[Work instructions]: Scan the records below for the line with "M 2071,353 L" and the line with "M 843,421 L 865,711". Repeat those two lines and every line between them exactly, and nothing else.

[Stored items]
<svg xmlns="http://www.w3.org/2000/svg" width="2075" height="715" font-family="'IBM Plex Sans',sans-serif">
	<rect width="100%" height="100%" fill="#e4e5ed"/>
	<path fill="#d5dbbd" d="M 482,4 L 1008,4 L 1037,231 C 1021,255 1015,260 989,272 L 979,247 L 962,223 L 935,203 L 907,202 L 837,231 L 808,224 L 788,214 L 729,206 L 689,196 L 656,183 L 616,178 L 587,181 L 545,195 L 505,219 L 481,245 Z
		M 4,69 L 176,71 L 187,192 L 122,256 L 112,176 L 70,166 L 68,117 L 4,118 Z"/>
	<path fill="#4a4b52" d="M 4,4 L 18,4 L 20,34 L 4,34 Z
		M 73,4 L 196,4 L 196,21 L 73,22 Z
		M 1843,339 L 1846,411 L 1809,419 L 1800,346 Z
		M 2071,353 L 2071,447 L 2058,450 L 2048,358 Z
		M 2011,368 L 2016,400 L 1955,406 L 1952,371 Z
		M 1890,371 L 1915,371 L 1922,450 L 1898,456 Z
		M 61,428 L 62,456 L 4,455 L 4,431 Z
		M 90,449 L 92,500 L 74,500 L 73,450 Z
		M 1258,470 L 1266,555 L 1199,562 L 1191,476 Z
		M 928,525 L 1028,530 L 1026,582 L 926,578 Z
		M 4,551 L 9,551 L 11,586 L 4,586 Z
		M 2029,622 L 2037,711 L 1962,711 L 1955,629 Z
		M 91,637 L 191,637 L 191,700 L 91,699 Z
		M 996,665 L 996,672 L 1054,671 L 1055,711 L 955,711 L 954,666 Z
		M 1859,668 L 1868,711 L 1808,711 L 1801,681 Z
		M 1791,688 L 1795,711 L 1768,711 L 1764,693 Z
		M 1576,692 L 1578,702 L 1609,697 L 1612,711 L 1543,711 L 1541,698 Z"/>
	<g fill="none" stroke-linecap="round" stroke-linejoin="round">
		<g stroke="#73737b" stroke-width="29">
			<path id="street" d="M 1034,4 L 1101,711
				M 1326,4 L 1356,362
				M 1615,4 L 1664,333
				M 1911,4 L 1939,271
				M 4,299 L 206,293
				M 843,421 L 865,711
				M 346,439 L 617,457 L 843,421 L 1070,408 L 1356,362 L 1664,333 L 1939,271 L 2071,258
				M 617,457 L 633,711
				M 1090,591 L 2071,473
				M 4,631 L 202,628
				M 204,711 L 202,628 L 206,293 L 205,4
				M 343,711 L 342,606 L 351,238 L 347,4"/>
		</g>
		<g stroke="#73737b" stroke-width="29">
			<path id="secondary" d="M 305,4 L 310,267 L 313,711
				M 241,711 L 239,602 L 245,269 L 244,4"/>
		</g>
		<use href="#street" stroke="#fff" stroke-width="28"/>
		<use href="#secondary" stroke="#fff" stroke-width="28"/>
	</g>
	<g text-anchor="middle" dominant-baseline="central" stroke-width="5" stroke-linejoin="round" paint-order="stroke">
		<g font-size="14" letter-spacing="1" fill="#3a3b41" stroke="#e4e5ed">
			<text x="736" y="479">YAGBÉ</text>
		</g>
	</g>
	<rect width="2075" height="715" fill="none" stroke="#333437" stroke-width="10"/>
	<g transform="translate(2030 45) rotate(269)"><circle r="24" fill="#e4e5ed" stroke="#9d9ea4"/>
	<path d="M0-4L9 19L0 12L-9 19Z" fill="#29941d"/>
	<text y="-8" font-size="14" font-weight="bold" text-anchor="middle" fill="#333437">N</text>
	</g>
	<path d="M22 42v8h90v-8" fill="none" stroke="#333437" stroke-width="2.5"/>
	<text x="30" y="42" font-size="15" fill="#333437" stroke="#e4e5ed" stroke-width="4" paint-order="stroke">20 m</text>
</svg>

[Solved problem]:
		M 2071,353 L 2071,447 L 2058,450 L 2048,358 Z
		M 2011,368 L 2016,400 L 1955,406 L 1952,371 Z
		M 1890,371 L 1915,371 L 1922,450 L 1898,456 Z
		M 61,428 L 62,456 L 4,455 L 4,431 Z
		M 90,449 L 92,500 L 74,500 L 73,450 Z
		M 1258,470 L 1266,555 L 1199,562 L 1191,476 Z
		M 928,525 L 1028,530 L 1026,582 L 926,578 Z
		M 4,551 L 9,551 L 11,586 L 4,586 Z
		M 2029,622 L 2037,711 L 1962,711 L 1955,629 Z
		M 91,637 L 191,637 L 191,700 L 91,699 Z
		M 996,665 L 996,672 L 1054,671 L 1055,711 L 955,711 L 954,666 Z
		M 1859,668 L 1868,711 L 1808,711 L 1801,681 Z
		M 1791,688 L 1795,711 L 1768,711 L 1764,693 Z
		M 1576,692 L 1578,702 L 1609,697 L 1612,711 L 1543,711 L 1541,698 Z"/>
	<g fill="none" stroke-linecap="round" stroke-linejoin="round">
		<g stroke="#73737b" stroke-width="29">
			<path id="street" d="M 1034,4 L 1101,711
				M 1326,4 L 1356,362
				M 1615,4 L 1664,333
				M 1911,4 L 1939,271
				M 4,299 L 206,293
				M 843,421 L 865,711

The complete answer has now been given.